### Text for analysis
-------------------------
Monovalent Oral Polio Vaccine Shows Improved Efficacy

Monovalent vaccine is more effective than standard trivalent vaccine in study conducted in India

FRIDAY, April 13 (HealthDay News) -- A monovalent oral vaccine against type 1 poliovirus introduced in 2005 is almost three times as effective as the standard trivalent vaccine in preventing persistent poliovirus transmission in India, one of the last remaining infected countries, according to a report published online April 12 in The Lancet.

Nicholas C. Grassly, D.Phil., from Imperial College London in the United Kingdom, and colleagues examined the efficacy of monovalent oral type 1 poliovirus vaccine (mOPV1) by looking at 2,076 matched case-control pairs of confirmed poliomyelitis caused by type 1 wild poliovirus and non-polio flaccid paralysis in the state of Uttar Pradesh in India. The efficacy was determined by estimating vaccine coverage from data on cases of non-polio paralysis. Comparisons were made with the standard trivalent poliovirus vaccine.

The researchers estimated that the mOPV1 vaccine had a protective efficacy of 30 percent against type 1 paralytic disease compared with 11 percent for the trivalent vaccine. At the end of 2006, after the mOPV1 vaccine became available, an estimated 76 percent to 82 percent of children under 2 years old were protected by vaccination compared with 59 percent at the end of 2004, before mOPV1 was available.

"The demonstration of superior effectiveness of mOPV vaccine adds to the evidence that termination of wild poliovirus transmission is technically feasible, given enough time, continued funding, political stability, and continued political support in the affected areas of the world," state the authors of an accompanying editorial.
-------------------------
### Entries supplied
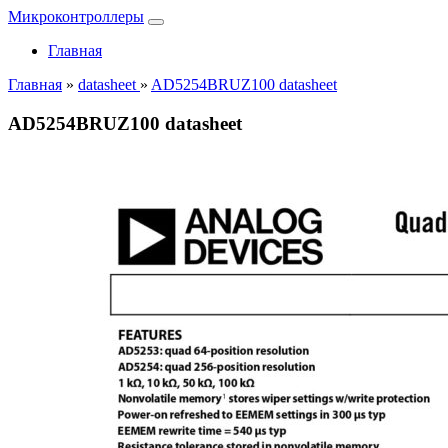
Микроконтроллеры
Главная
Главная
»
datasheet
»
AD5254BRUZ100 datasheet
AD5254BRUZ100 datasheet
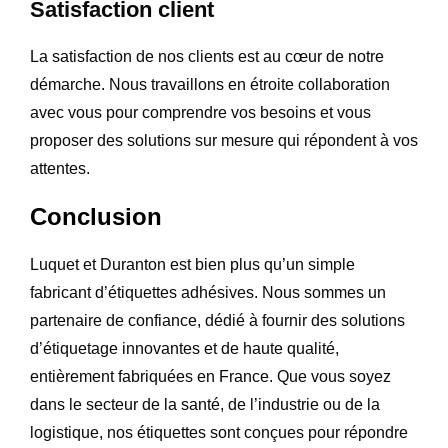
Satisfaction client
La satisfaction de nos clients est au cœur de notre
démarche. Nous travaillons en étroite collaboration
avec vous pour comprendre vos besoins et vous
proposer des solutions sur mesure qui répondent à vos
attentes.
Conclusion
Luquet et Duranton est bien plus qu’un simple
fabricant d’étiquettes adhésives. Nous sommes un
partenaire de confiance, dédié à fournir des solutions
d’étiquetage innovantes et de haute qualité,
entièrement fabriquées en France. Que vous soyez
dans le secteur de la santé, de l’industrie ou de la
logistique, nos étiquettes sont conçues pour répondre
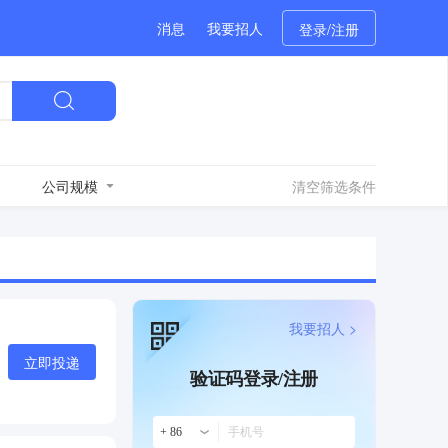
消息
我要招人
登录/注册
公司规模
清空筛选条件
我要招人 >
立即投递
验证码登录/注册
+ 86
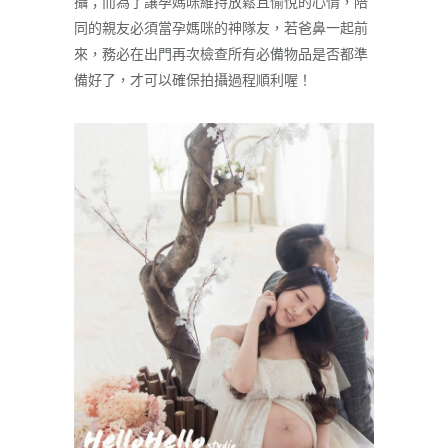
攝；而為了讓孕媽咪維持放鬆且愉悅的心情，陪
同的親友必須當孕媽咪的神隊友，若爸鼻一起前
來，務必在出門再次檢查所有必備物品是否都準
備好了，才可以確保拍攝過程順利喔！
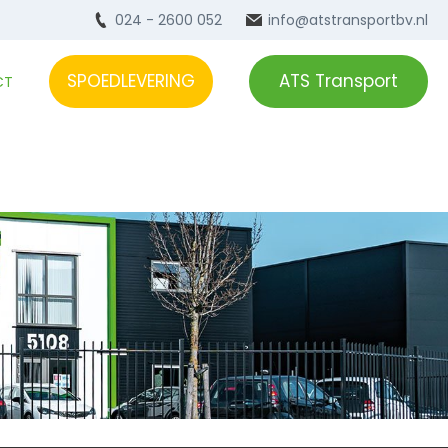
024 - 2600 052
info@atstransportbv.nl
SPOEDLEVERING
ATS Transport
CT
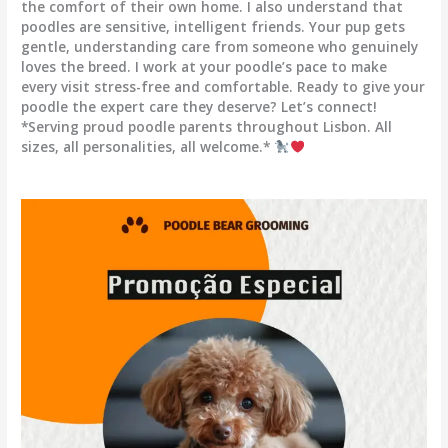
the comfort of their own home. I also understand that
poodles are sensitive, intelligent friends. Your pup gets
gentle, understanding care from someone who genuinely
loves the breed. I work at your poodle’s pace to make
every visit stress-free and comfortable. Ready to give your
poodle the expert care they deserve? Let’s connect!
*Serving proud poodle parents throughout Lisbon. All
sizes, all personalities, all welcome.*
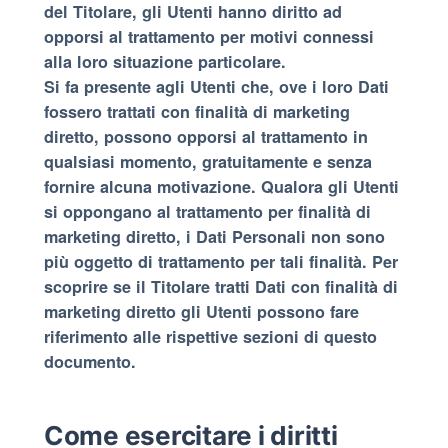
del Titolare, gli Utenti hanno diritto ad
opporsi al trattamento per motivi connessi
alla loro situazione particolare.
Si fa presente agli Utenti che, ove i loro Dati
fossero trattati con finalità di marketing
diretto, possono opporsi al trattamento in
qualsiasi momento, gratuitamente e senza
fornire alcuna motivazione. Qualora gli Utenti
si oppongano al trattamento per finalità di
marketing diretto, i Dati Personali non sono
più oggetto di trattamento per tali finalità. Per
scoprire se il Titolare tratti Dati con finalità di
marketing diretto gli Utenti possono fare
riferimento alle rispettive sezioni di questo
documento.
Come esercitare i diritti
-------------------------
### Assignment 1
Rewrite the paragraph of the polio vaccine article that begins "The researchers estimated that" as a short list, keeping its main figures.
### Assignment 2
Say whether each statement agrees with the polio vaccine article, answering yes or no and quoting the words that decide it.
(a) The study looked at 2,076 matched case-control pairs in Uttar Pradesh.
(b) The monovalent vaccine against type 1 poliovirus was introduced in 2004.
(c) The trivalent vaccine had a protective efficacy of 30 percent against type 1 paralytic disease.
Nothing in the lines is needed for this work.

### Response box 1
- Protective efficacy against type 1 paralytic disease: 30 percent for the mOPV1 vaccine, 11 percent for the trivalent vaccine.
- Children under 2 protected by vaccination: 59 percent at the end of 2004, before mOPV1 was available, and an estimated 76 to 82 percent at the end of 2006, after it became available.

### Response box 2
(a) Yes: "2,076 matched case-control pairs of confirmed poliomyelitis caused by type 1 wild poliovirus and non-polio flaccid paralysis in the state of Uttar Pradesh in India"
(b) No: "A monovalent oral vaccine against type 1 poliovirus introduced in 2005"
(c) No: "compared with 11 percent for the trivalent vaccine"